Much of the investment retrenchment has shown up in rising net exports. Taiwan’s net exports increased to 7.2% of GDP in 2003 from 2.3% in 2000. The surplus has caused the real interest rate to decline. The real housing loan rate, for example, has dropped to 0.7% from 3.3% in 2003 and 4.6% in 2002. The low real interest rate has enabled the property market to survive the post-election turmoil.
Further upside in consumption is possible, in my view. A low real interest rate will motivate financial institutions to create new products to boost consumption. Distributors should also come up with new ways to distribute and price products to encourage consumption. I see considerable upside potential for Taiwan’s domestic demand.
Cross-Strait Tension Is Increasing the Risk Premium
Rising cross-strait tension is the major threat to a relatively good domestic economy, in my view. Taiwan’s business community sees a significant probability that some sort of conflict between Taiwan and mainland China will occur in the next few years. When I visited Taiwan just before the election, I did not sense this level of concern over a conflict with the mainland.
The concern appears to be consistent with the evidence in mainland China.

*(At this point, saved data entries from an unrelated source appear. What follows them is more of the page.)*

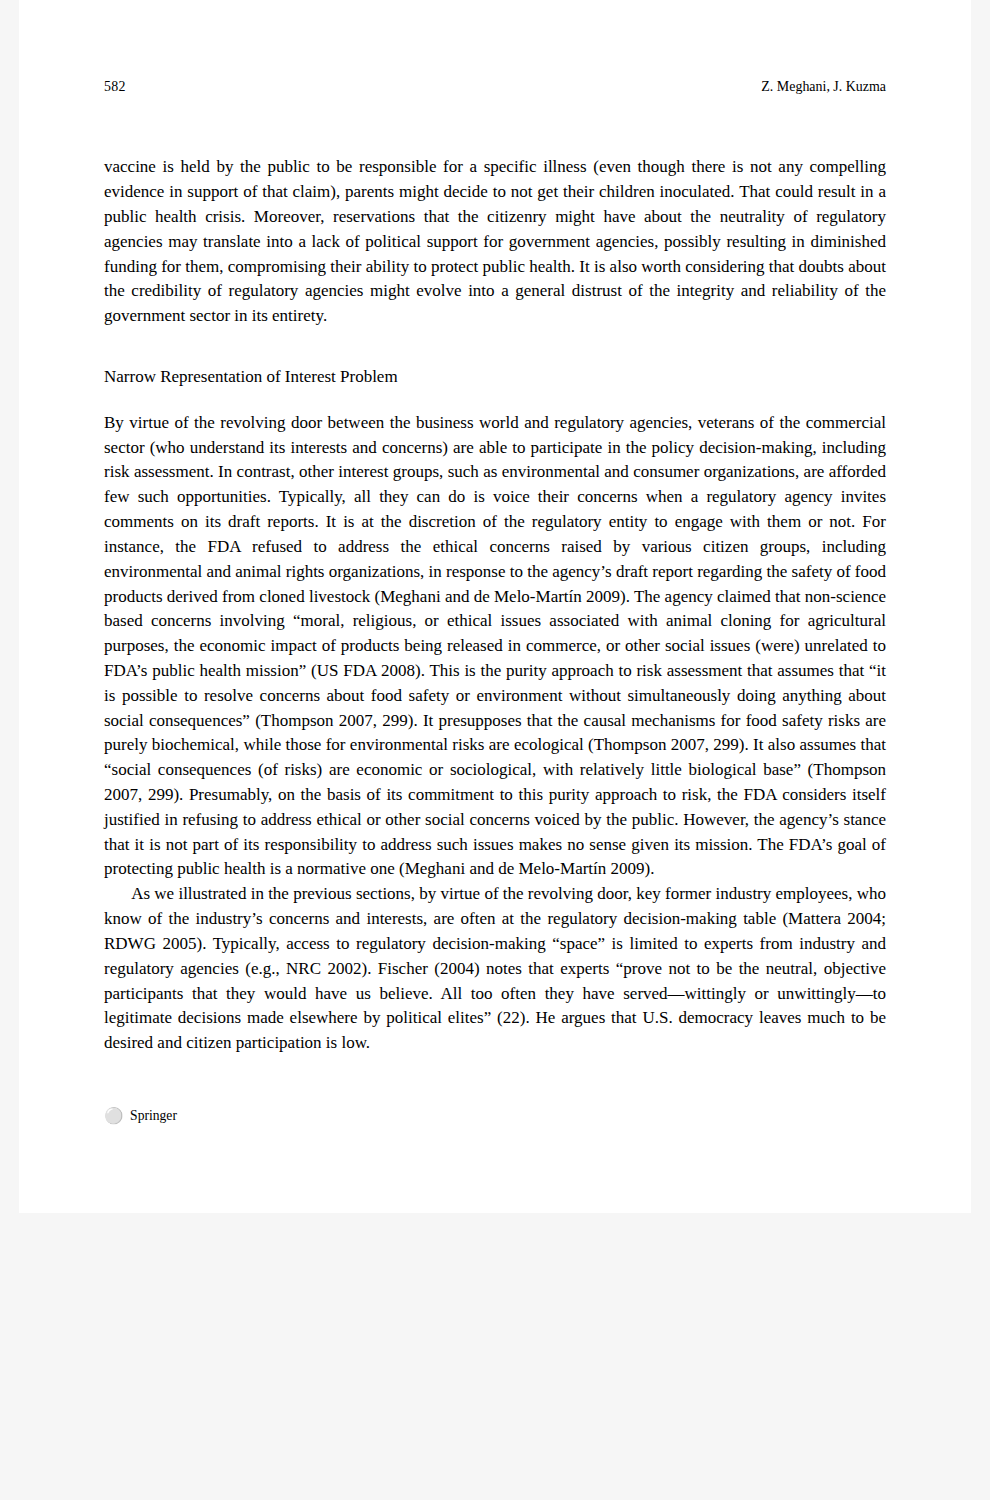582 Z. Meghani, J. Kuzma
vaccine is held by the public to be responsible for a specific illness (even though there is not any compelling evidence in support of that claim), parents might decide to not get their children inoculated. That could result in a public health crisis. Moreover, reservations that the citizenry might have about the neutrality of regulatory agencies may translate into a lack of political support for government agencies, possibly resulting in diminished funding for them, compromising their ability to protect public health. It is also worth considering that doubts about the credibility of regulatory agencies might evolve into a general distrust of the integrity and reliability of the government sector in its entirety.
Narrow Representation of Interest Problem
By virtue of the revolving door between the business world and regulatory agencies, veterans of the commercial sector (who understand its interests and concerns) are able to participate in the policy decision-making, including risk assessment. In contrast, other interest groups, such as environmental and consumer organizations, are afforded few such opportunities. Typically, all they can do is voice their concerns when a regulatory agency invites comments on its draft reports. It is at the discretion of the regulatory entity to engage with them or not. For instance, the FDA refused to address the ethical concerns raised by various citizen groups, including environmental and animal rights organizations, in response to the agency’s draft report regarding the safety of food products derived from cloned livestock (Meghani and de Melo-Martín 2009). The agency claimed that non-science based concerns involving “moral, religious, or ethical issues associated with animal cloning for agricultural purposes, the economic impact of products being released in commerce, or other social issues (were) unrelated to FDA’s public health mission” (US FDA 2008). This is the purity approach to risk assessment that assumes that “it is possible to resolve concerns about food safety or environment without simultaneously doing anything about social consequences” (Thompson 2007, 299). It presupposes that the causal mechanisms for food safety risks are purely biochemical, while those for environmental risks are ecological (Thompson 2007, 299). It also assumes that “social consequences (of risks) are economic or sociological, with relatively little biological base” (Thompson 2007, 299). Presumably, on the basis of its commitment to this purity approach to risk, the FDA considers itself justified in refusing to address ethical or other social concerns voiced by the public. However, the agency’s stance that it is not part of its responsibility to address such issues makes no sense given its mission. The FDA’s goal of protecting public health is a normative one (Meghani and de Melo-Martín 2009).
As we illustrated in the previous sections, by virtue of the revolving door, key former industry employees, who know of the industry’s concerns and interests, are often at the regulatory decision-making table (Mattera 2004; RDWG 2005). Typically, access to regulatory decision-making “space” is limited to experts from industry and regulatory agencies (e.g., NRC 2002). Fischer (2004) notes that experts “prove not to be the neutral, objective participants that they would have us believe. All too often they have served—wittingly or unwittingly—to legitimate decisions made elsewhere by political elites” (22). He argues that U.S. democracy leaves much to be desired and citizen participation is low.
⚪ Springer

According to the mainland press, China may pass a reunification law soon, possibly after the US presidential election, which may stipulate a timetable for reunification with Taiwan. A similar timetable was stipulated before the Sino-British negotiations over Hong Kong’s handover two decades ago.
Anticipation of a worsening cross-strait relationship appears to be a factor affecting business decisions in Taiwan. Because it increases the risk premium, capital spending is unlikely to revive, in my view. This continues to keep the real interest rate low, which supports the property market. However, if cross-strait tension undermines confidence in property, that could trigger serious economic weakness.